ACTIVITY: Each entry below must be repeated exactly. Leave the pictures out of it.

(DATA LISTING begins)

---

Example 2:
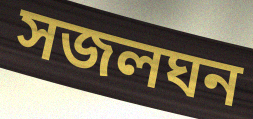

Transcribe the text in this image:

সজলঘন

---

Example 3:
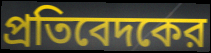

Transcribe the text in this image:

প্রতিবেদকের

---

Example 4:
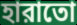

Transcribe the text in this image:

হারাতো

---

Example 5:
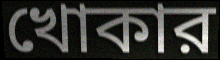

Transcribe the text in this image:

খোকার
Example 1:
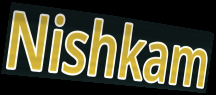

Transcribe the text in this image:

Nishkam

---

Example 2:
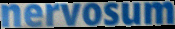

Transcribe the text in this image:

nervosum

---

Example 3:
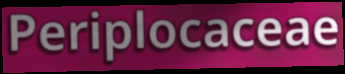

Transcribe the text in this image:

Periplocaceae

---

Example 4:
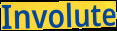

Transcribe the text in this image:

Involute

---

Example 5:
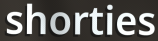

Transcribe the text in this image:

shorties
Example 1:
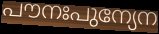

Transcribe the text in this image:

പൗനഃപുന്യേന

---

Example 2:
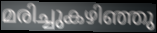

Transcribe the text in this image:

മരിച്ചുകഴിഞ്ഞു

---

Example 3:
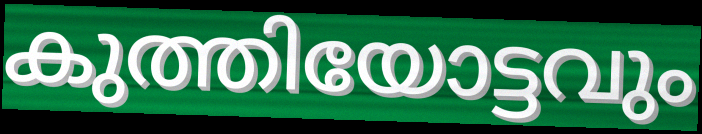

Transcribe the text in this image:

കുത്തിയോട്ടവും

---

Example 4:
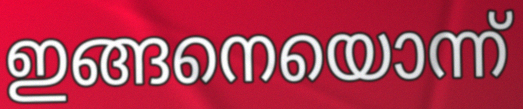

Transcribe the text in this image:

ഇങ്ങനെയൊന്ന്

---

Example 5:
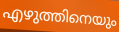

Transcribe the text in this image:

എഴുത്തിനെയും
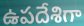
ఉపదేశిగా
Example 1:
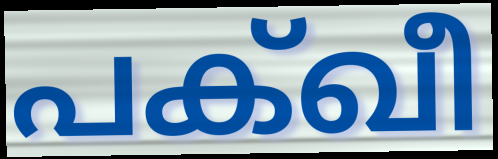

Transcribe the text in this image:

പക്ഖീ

(DATA LISTING ends)

COMPLETED EXERCISE:
---

Example 2:

Transcribe the text in this image:

সজলঘন

---

Example 3:

Transcribe the text in this image:

প্রতিবেদকের

---

Example 4:

Transcribe the text in this image:

হারাতো

---

Example 5:

Transcribe the text in this image:

খোকার
Example 1:

Transcribe the text in this image:

Nishkam

---

Example 2:

Transcribe the text in this image:

nervosum

---

Example 3:

Transcribe the text in this image:

Periplocaceae

---

Example 4:

Transcribe the text in this image:

Involute

---

Example 5:

Transcribe the text in this image:

shorties
Example 1:

Transcribe the text in this image:

പൗനഃപുന്യേന

---

Example 2:

Transcribe the text in this image:

മരിച്ചുകഴിഞ്ഞു

---

Example 3:

Transcribe the text in this image:

കുത്തിയോട്ടവും

---

Example 4:

Transcribe the text in this image:

ഇങ്ങനെയൊന്ന്

---

Example 5:

Transcribe the text in this image:

എഴുത്തിനെയും
ఉపదేశిగా
Example 1:

Transcribe the text in this image:

പക്ഖീ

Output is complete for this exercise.